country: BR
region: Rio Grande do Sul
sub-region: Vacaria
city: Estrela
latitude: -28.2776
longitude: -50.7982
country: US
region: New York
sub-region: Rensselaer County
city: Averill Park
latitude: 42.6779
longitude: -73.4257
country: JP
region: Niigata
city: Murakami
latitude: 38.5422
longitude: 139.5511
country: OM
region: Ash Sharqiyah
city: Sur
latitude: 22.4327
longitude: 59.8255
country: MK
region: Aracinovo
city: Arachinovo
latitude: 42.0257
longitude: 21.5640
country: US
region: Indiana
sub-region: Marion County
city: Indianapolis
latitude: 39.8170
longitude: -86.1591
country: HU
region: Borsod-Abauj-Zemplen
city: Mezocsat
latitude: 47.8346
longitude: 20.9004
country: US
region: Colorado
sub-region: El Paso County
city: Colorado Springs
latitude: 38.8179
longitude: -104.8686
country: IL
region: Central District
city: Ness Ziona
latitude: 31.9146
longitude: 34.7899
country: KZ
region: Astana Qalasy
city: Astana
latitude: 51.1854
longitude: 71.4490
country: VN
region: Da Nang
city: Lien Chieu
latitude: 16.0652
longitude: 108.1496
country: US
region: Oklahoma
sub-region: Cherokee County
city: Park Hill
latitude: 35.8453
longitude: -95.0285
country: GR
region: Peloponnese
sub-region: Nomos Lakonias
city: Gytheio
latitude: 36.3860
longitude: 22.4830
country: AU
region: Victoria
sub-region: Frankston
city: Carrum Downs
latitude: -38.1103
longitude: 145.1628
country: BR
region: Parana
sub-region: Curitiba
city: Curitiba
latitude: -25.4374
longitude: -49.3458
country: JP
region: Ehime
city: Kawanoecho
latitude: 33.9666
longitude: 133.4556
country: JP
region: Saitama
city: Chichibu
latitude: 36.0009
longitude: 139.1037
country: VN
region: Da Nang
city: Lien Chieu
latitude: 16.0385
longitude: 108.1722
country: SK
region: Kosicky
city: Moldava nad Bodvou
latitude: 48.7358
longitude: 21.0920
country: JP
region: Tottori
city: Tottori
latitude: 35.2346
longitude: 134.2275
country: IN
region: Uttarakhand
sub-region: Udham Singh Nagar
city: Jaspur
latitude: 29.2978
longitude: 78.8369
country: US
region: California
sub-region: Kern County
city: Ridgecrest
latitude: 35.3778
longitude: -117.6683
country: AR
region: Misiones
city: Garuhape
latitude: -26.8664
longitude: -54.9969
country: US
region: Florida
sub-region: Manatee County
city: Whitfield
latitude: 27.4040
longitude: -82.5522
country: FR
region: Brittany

_WHAT TO DO_.
Rewrite every one of the rows above, changing each "latitude" to "lat" and leaving everything else as it is.

_FULL ANSWER_.
country: BR
region: Rio Grande do Sul
sub-region: Vacaria
city: Estrela
lat: -28.2776
longitude: -50.7982
country: US
region: New York
sub-region: Rensselaer County
city: Averill Park
lat: 42.6779
longitude: -73.4257
country: JP
region: Niigata
city: Murakami
lat: 38.5422
longitude: 139.5511
country: OM
region: Ash Sharqiyah
city: Sur
lat: 22.4327
longitude: 59.8255
country: MK
region: Aracinovo
city: Arachinovo
lat: 42.0257
longitude: 21.5640
country: US
region: Indiana
sub-region: Marion County
city: Indianapolis
lat: 39.8170
longitude: -86.1591
country: HU
region: Borsod-Abauj-Zemplen
city: Mezocsat
lat: 47.8346
longitude: 20.9004
country: US
region: Colorado
sub-region: El Paso County
city: Colorado Springs
lat: 38.8179
longitude: -104.8686
country: IL
region: Central District
city: Ness Ziona
lat: 31.9146
longitude: 34.7899
country: KZ
region: Astana Qalasy
city: Astana
lat: 51.1854
longitude: 71.4490
country: VN
region: Da Nang
city: Lien Chieu
lat: 16.0652
longitude: 108.1496
country: US
region: Oklahoma
sub-region: Cherokee County
city: Park Hill
lat: 35.8453
longitude: -95.0285
country: GR
region: Peloponnese
sub-region: Nomos Lakonias
city: Gytheio
lat: 36.3860
longitude: 22.4830
country: AU
region: Victoria
sub-region: Frankston
city: Carrum Downs
lat: -38.1103
longitude: 145.1628
country: BR
region: Parana
sub-region: Curitiba
city: Curitiba
lat: -25.4374
longitude: -49.3458
country: JP
region: Ehime
city: Kawanoecho
lat: 33.9666
longitude: 133.4556
country: JP
region: Saitama
city: Chichibu
lat: 36.0009
longitude: 139.1037
country: VN
region: Da Nang
city: Lien Chieu
lat: 16.0385
longitude: 108.1722
country: SK
region: Kosicky
city: Moldava nad Bodvou
lat: 48.7358
longitude: 21.0920
country: JP
region: Tottori
city: Tottori
lat: 35.2346
longitude: 134.2275
country: IN
region: Uttarakhand
sub-region: Udham Singh Nagar
city: Jaspur
lat: 29.2978
longitude: 78.8369
country: US
region: California
sub-region: Kern County
city: Ridgecrest
lat: 35.3778
longitude: -117.6683
country: AR
region: Misiones
city: Garuhape
lat: -26.8664
longitude: -54.9969
country: US
region: Florida
sub-region: Manatee County
city: Whitfield
lat: 27.4040
longitude: -82.5522
country: FR
region: Brittany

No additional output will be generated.